A Massachusetts native, Roach's favorite player was Bobby Orr (no relation to Colton Orr) — "He was everybody in Boston's favorite player," says Roach — but he remembers appreciating the work of tough guy Wayne Cashman. Roach was never much of a hockey fighter himself, though: "I wasn't that good on skates, so I'd have to take my skates off to fight." (And if he had to respond while still on the ice? "I'd just fucking use the stick.")

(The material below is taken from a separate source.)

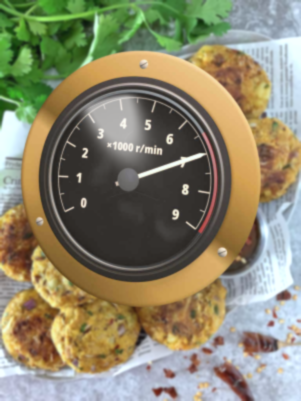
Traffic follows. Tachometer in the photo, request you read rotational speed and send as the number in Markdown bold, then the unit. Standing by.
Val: **7000** rpm
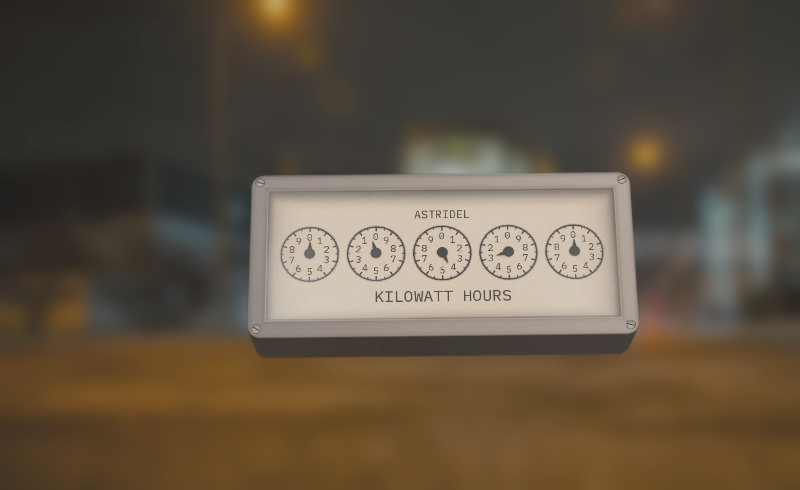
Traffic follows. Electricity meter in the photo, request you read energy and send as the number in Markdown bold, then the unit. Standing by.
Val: **430** kWh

The bout we looked at has the highest rating of any brawl this season from readers of the indispensable HockeyFights.com, a comprehensive database of on-ice scraps, and lasted for over a minute before the combatants ran out of steam and were separated by linesmen. Herewith, Roach's expert analysis.
1. A fiery start.
Both Engelland and Orr begin the fight with a wild flurry of punches. This might be a bad, energy-wasting idea in boxing, but Roach says it isn't the worst strategy in hockey, where fights last only until the linesmen intervene (which rarely takes too long) and direct the players to the penalty box. "They don't know how much time they have to get their damage done." It's during this exchange that Orr knocks off Engelland's helmet, which Roach says gives him an advantage because it provides him with a larger "striking target." The head is now in play. And, says Roach: "You don't want to be striking a helmet because then you're going to break your hand for sure."